Advanced Lightweight AM Curriculum at Cincinnati State
Lightweight Innovations for Tomorrow and America Makes, the National Additive Manufacturing Innovation Institute, have announced an initiative with Cincinnati State Technical and Community College (CSTCC) to develop an open-source curriculum to provide both incumbent workers and new students with knowledge and hands-on training in advanced lightweight additive manufacturing.
As the use of lightweight additive manufacturing continues to grow across the country, the skills gap in the workforce is growing at the same time, because the technology advancement has outpaced available curriculum and workforce education or those teaching tools have been available only to graduate-level students.
"Additive manufacturing is growing at an exponential rate across the manufacturing industry, so fast that the education and training tools cannot keep pace," said Elliot Ruther, chief development officer, CSTCC. "By developing this curriculum, we'll put some of the most advanced lightweight additive manufacturing technology into the hands of more students."
This new technology, particularly with lightweighting applications, requires the use of highly complex geometry and algorithms which provide the high strength-to-weight ratios required by industry, while using the production flexibility provided by additive manufacturing.

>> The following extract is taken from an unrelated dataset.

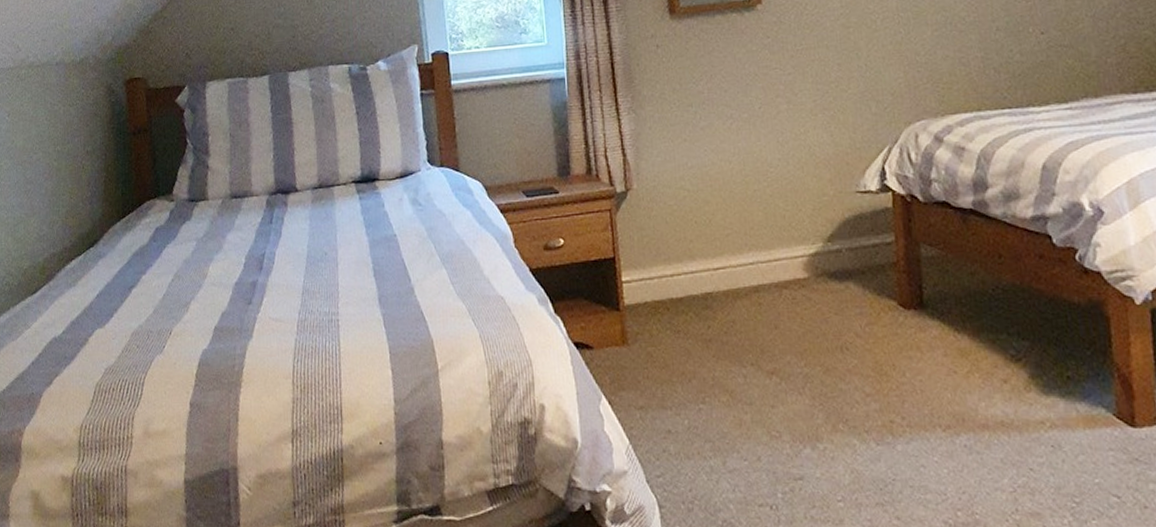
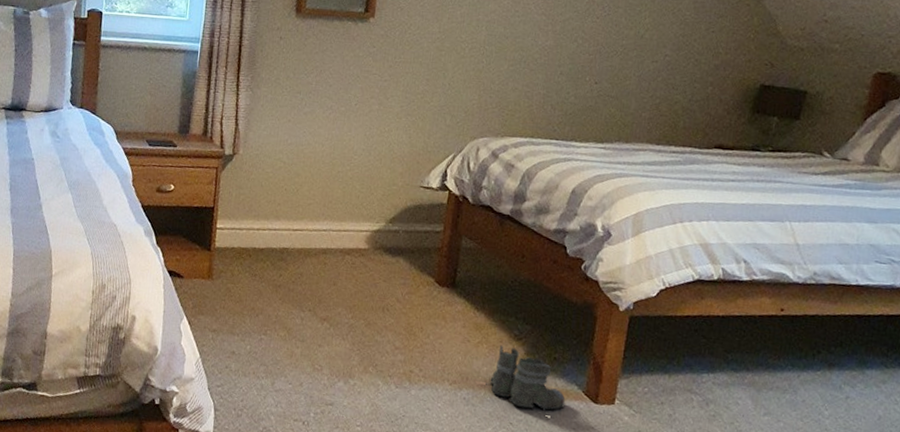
boots: none [988,370,1095,452] -> present [486,345,566,415]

As part of this initiative, CSTCC and its new Technical Advisory Committee (TAC) will develop curriculum in two tracks:
- Utilizing additive manufacturing equipment and techniques to produce precision objects across a wider field
- Leveraging the evolving array of digital tools to allow students to become additive manufacturing designers, molders and simulators – each of which previously required graduate-level engineering education.
The strong alignment between LIFT and America Makes in lightweighting and additive manufacturing provides the technical expertise of many industry members and academic partners of the two institutes to this initiative.
Both institutes are working to accelerate technology adoption and increase domestic manufacturing competitiveness, with America Makes focusing on additive manufacturing and LIFT working with lightweight metals.
"The use of additive manufacturing is exploding across industries due to its flexibility and availability of equipment," said Leanne Gluck, Deputy Director, Workforce and Educational Outreach, America Makes. "To ensure additive can be used to its utmost potential and by a skilled workforce, we must invest in education and curriculum to support it."
"Driving the connection between education and the advanced technology used by industry is key to ensuring the U.S. workforce has the right skills and abilities to close the skills gap and maintain our leadership in manufacturing," said Emily DeRocco, education and workforce development director, LIFT. "As Manufacturing USA institutes, we must collaborate to solve these problems, and we are proud to be working with America Makes to do just that."
Other partners in the initiative include Southwest Ohio Aerospace Region (SOAR) and AeroHUB. The CSTCC Technical Advisory Committee includes: University of Cincinnati Research Institute, Procter & Gamble, Able Tool, Belcan, General Nano, Dayton Area Defense Contractors, EWI, Imaginistics, KineticVision, Mazak Corp., Rhinestahl Corp., Red Tiger Investments, Tangible Solutions, and Wright State University.